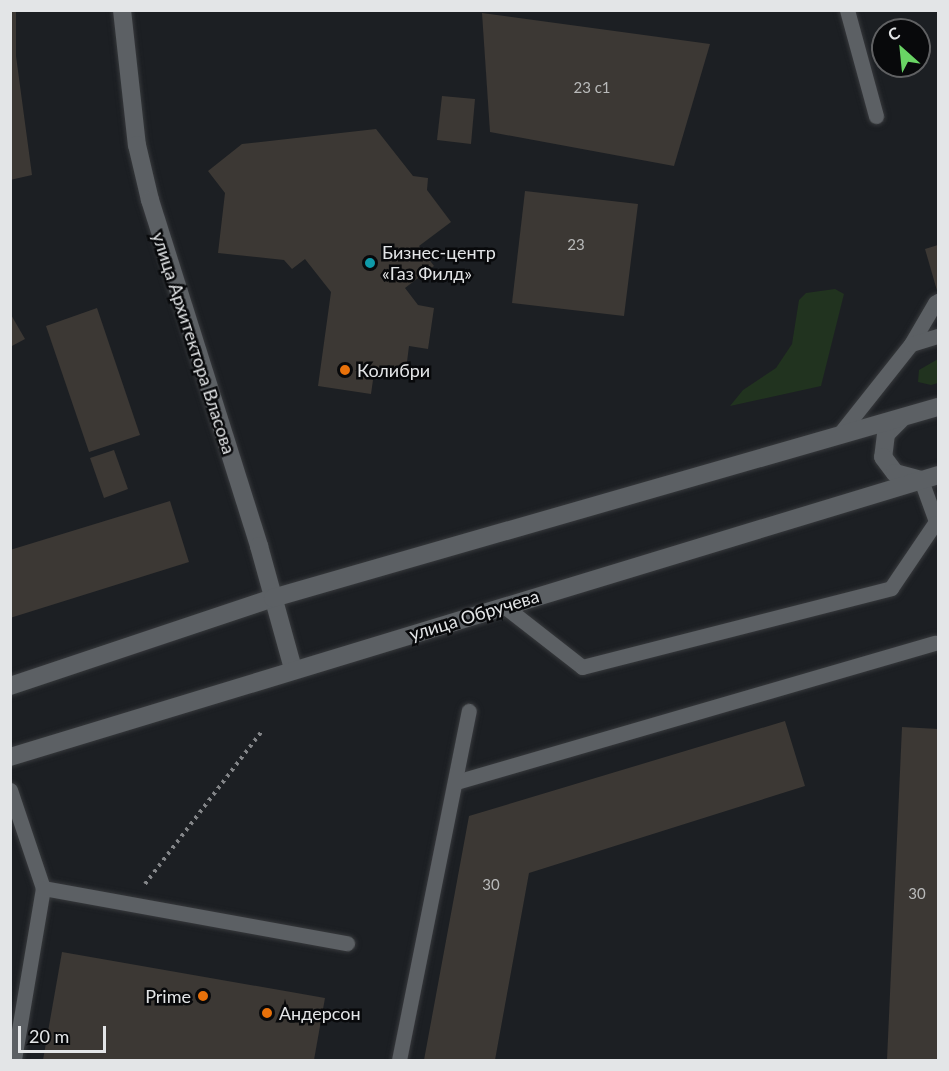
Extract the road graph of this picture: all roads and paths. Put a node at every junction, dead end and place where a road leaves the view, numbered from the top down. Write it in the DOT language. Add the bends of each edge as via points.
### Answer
graph roads {
  1 [pos="122,10"];
  2 [pos="847,10"];
  3 [pos="876,116"];
  4 [pos="939,301"];
  5 [pos="939,336"];
  6 [pos="911,344"];
  7 [pos="939,407"];
  8 [pos="901,418"];
  9 [pos="838,436"];
  10 [pos="930,478"];
  11 [pos="937,525"];
  12 [pos="273,598"];
  13 [pos="504,606"];
  14 [pos="937,644"];
  15 [pos="293,669"];
  16 [pos="10,686"];
  17 [pos="469,711"];
  18 [pos="262,731"];
  19 [pos="10,756"];
  20 [pos="456,782"];
  21 [pos="10,790"];
  22 [pos="43,888"];
  23 [pos="132,902"];
  24 [pos="347,943"];
  25 [pos="14,1060"];
  26 [pos="399,1060"];
  1 -- 12 [label="main road, улица Архитектора Власова" via="137,145 150,200"];
  2 -- 3 [label="lane"];
  4 -- 6 [label="lane"];
  5 -- 6 [label="lane"];
  6 -- 9 [label="lane"];
  7 -- 8 [label="main road"];
  8 -- 9 [label="main road"];
  8 -- 10 [label="main road" via="886,434 883,457 895,473"];
  9 -- 12 [label="main road"];
  10 -- 11 [label="lane"];
  10 -- 13 [label="main road, улица Обручева"];
  11 -- 13 [label="lane" via="891,588 582,667"];
  12 -- 15 [label="main road, улица Архитектора Власова"];
  12 -- 16 [label="main road"];
  13 -- 15 [label="main road, улица Обручева"];
  14 -- 20 [label="lane"];
  15 -- 19 [label="main road, улица Обручева"];
  17 -- 20 [label="lane"];
  18 -- 23 [label="path"];
  20 -- 26 [label="lane"];
  21 -- 22 [label="lane"];
  22 -- 23 [label="lane"];
  22 -- 25 [label="lane"];
  23 -- 24 [label="lane"];
}
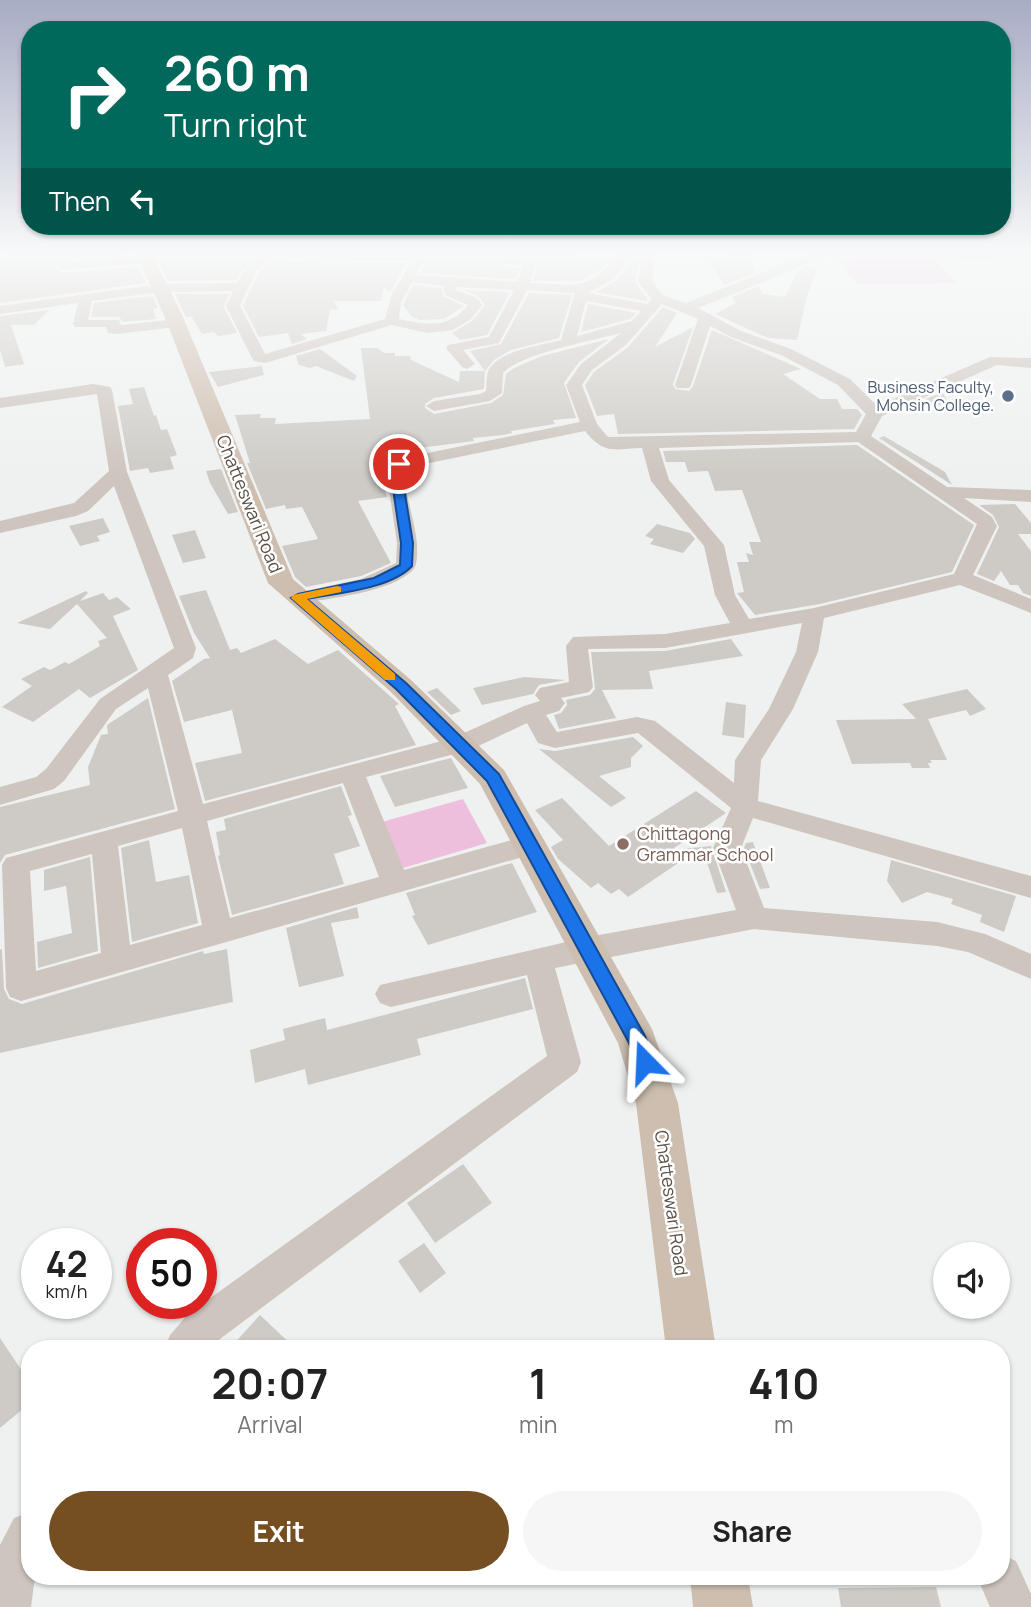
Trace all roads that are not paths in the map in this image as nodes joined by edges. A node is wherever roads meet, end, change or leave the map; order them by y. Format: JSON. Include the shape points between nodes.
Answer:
{"nodes":[{"id":1,"x":113,"y":327,"type":"edge"},
{"id":2,"x":142,"y":327,"type":"edge"},
{"id":3,"x":178,"y":327,"type":"edge"},
{"id":4,"x":243,"y":327,"type":"edge"},
{"id":5,"x":373,"y":327,"type":"edge"},
{"id":6,"x":418,"y":327,"type":"edge"},
{"id":7,"x":444,"y":327,"type":"edge"},
{"id":8,"x":501,"y":327,"type":"edge"},
{"id":9,"x":572,"y":327,"type":"edge"},
{"id":10,"x":626,"y":327,"type":"edge"},
{"id":11,"x":636,"y":327,"type":"edge"},
{"id":12,"x":701,"y":327,"type":"edge"},
{"id":13,"x":725,"y":327,"type":"edge"},
{"id":14,"x":435,"y":331,"type":"junction"},
{"id":15,"x":568,"y":341,"type":"junction"},
{"id":16,"x":453,"y":348,"type":"junction"},
{"id":17,"x":1031,"y":363,"type":"edge"},
{"id":18,"x":467,"y":364,"type":"dead end"},
{"id":19,"x":683,"y":385,"type":"dead end"},
{"id":20,"x":0,"y":403,"type":"edge"},
{"id":21,"x":434,"y":406,"type":"dead end"},
{"id":22,"x":875,"y":413,"type":"junction"},
{"id":23,"x":589,"y":425,"type":"junction"},
{"id":24,"x":862,"y":437,"type":"junction"},
{"id":25,"x":649,"y":443,"type":"junction"},
{"id":26,"x":118,"y":472,"type":"junction"},
{"id":27,"x":946,"y":492,"type":"junction"},
{"id":28,"x":1031,"y":496,"type":"edge"},
{"id":29,"x":0,"y":527,"type":"edge"},
{"id":30,"x":962,"y":578,"type":"junction"},
{"id":31,"x":298,"y":598,"type":"junction"},
{"id":32,"x":1031,"y":607,"type":"edge"},
{"id":33,"x":814,"y":614,"type":"junction"},
{"id":34,"x":743,"y":627,"type":"junction"},
{"id":35,"x":156,"y":674,"type":"junction"},
{"id":36,"x":532,"y":711,"type":"junction"},
{"id":37,"x":461,"y":744,"type":"junction"},
{"id":38,"x":351,"y":772,"type":"junction"},
{"id":39,"x":0,"y":796,"type":"edge"},
{"id":40,"x":745,"y":806,"type":"junction"},
{"id":41,"x":193,"y":817,"type":"junction"},
{"id":42,"x":104,"y":841,"type":"junction"},
{"id":43,"x":530,"y":845,"type":"junction"},
{"id":44,"x":395,"y":881,"type":"junction"},
{"id":45,"x":1031,"y":887,"type":"edge"},
{"id":46,"x":754,"y":918,"type":"junction"},
{"id":47,"x":219,"y":934,"type":"junction"},
{"id":48,"x":588,"y":949,"type":"junction"},
{"id":49,"x":538,"y":960,"type":"junction"},
{"id":50,"x":117,"y":962,"type":"junction"},
{"id":51,"x":1031,"y":967,"type":"edge"},
{"id":52,"x":10,"y":991,"type":"edge"},
{"id":53,"x":390,"y":994,"type":"dead end"},
{"id":54,"x":192,"y":1340,"type":"edge"},
{"id":55,"x":690,"y":1340,"type":"edge"},
{"id":56,"x":21,"y":1551,"type":"edge"},
{"id":57,"x":720,"y":1585,"type":"edge"},
{"id":58,"x":1003,"y":1585,"type":"edge"},
{"id":59,"x":8,"y":1607,"type":"edge"},
{"id":60,"x":723,"y":1607,"type":"edge"},
{"id":61,"x":1013,"y":1607,"type":"edge"}],
"edges":[{"from":1,"to":2,"type":"street"},
{"from":3,"to":31,"type":"main road","name":"Chatteswari Road","via":[[281,583]]},
{"from":4,"to":5,"type":"street","via":[[259,358],[275,358]]},
{"from":6,"to":14,"type":"street"},
{"from":7,"to":14,"type":"street"},
{"from":8,"to":16,"type":"street","via":[[494,340]]},
{"from":9,"to":15,"type":"street"},
{"from":10,"to":15,"type":"street"},
{"from":11,"to":23,"type":"street","via":[[586,367],[574,385]]},
{"from":12,"to":19,"type":"street"},
{"from":13,"to":22,"type":"street","via":[[844,382]]},
{"from":14,"to":16,"type":"street"},
{"from":15,"to":21,"type":"street","via":[[503,364],[495,372],[494,393],[484,398]]},
{"from":16,"to":18,"type":"street"},
{"from":17,"to":22,"type":"street","via":[[995,360]]},
{"from":20,"to":26,"type":"street","via":[[104,390]]},
{"from":22,"to":24,"type":"street"},
{"from":23,"to":25,"type":"street","via":[[606,443]]},
{"from":23,"to":31,"type":"street","via":[[399,464],[395,469],[407,543],[406,566],[377,581]]},
{"from":24,"to":25,"type":"street"},
{"from":24,"to":27,"type":"street"},
{"from":25,"to":34,"type":"street","via":[[660,481],[714,545],[725,595]]},
{"from":26,"to":29,"type":"street","via":[[82,507]]},
{"from":26,"to":35,"type":"street","via":[[186,648]]},
{"from":27,"to":28,"type":"street"},
{"from":27,"to":30,"type":"street","via":[[987,526]]},
{"from":30,"to":32,"type":"street"},
{"from":30,"to":33,"type":"street"},
{"from":31,"to":37,"type":"main road","name":"Chatteswari Road"},
{"from":33,"to":34,"type":"street"},
{"from":33,"to":40,"type":"street","via":[[807,652],[781,709],[748,760]]},
{"from":34,"to":36,"type":"street","via":[[665,641],[581,642],[577,646],[581,687],[548,693],[552,705]]},
{"from":35,"to":39,"type":"street","via":[[108,704],[45,783]]},
{"from":35,"to":41,"type":"street"},
{"from":36,"to":37,"type":"street"},
{"from":36,"to":40,"type":"street","via":[[547,737],[555,740],[646,727]]},
{"from":37,"to":38,"type":"street"},
{"from":37,"to":43,"type":"main road","name":"Chatteswari Road","via":[[493,778]]},
{"from":38,"to":41,"type":"street"},
{"from":38,"to":44,"type":"street"},
{"from":40,"to":45,"type":"street"},
{"from":40,"to":46,"type":"street","via":[[727,848]]},
{"from":41,"to":42,"type":"street"},
{"from":41,"to":47,"type":"street"},
{"from":42,"to":50,"type":"street"},
{"from":42,"to":52,"type":"street","via":[[16,865]]},
{"from":43,"to":44,"type":"street"},
{"from":43,"to":48,"type":"main road","name":"Chatteswari Road"},
{"from":44,"to":47,"type":"street"},
{"from":46,"to":48,"type":"street"},
{"from":46,"to":51,"type":"street","via":[[937,934],[974,942]]},
{"from":47,"to":50,"type":"street"},
{"from":48,"to":49,"type":"street"},
{"from":48,"to":55,"type":"main road","name":"Chatteswari Road","via":[[638,1041],[657,1104]]},
{"from":49,"to":53,"type":"street"},
{"from":49,"to":54,"type":"street","via":[[565,1062]]},
{"from":50,"to":52,"type":"street"},
{"from":56,"to":59,"type":"street","via":[[13,1567]]},
{"from":57,"to":60,"type":"main road"},
{"from":58,"to":61,"type":"street"}]}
============
Task directions:
The word "nodes" appears on some lines of the data above; count those lines and give only the total.

Task result:
2